• ABOUT THIS EXERCISE:
Please render the data below as a Markdown table with a "No." column for the row number and a "Text" column for the line, skipping blank lines. Leave the pictures out.

Extracted page text data:
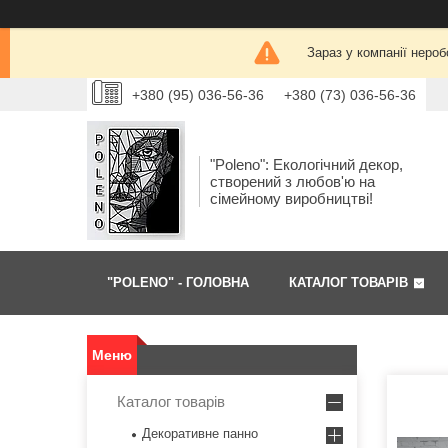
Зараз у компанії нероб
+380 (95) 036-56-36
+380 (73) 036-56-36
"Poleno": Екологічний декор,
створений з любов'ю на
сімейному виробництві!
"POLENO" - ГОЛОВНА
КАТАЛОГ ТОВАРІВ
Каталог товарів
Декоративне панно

• TASK OUTPUT:
| No. | Text |
|---|---|
| 1 | Зараз у компанії нероб |
| 2 | +380 (95) 036-56-36 |
| 3 | +380 (73) 036-56-36 |
| 4 | "Poleno": Екологічний декор, |
| 5 | створений з любов'ю на |
| 6 | сімейному виробництві! |
| 7 | "POLENO" - ГОЛОВНА |
| 8 | КАТАЛОГ ТОВАРІВ |
| 9 | Каталог товарів |
| 10 | Декоративне панно |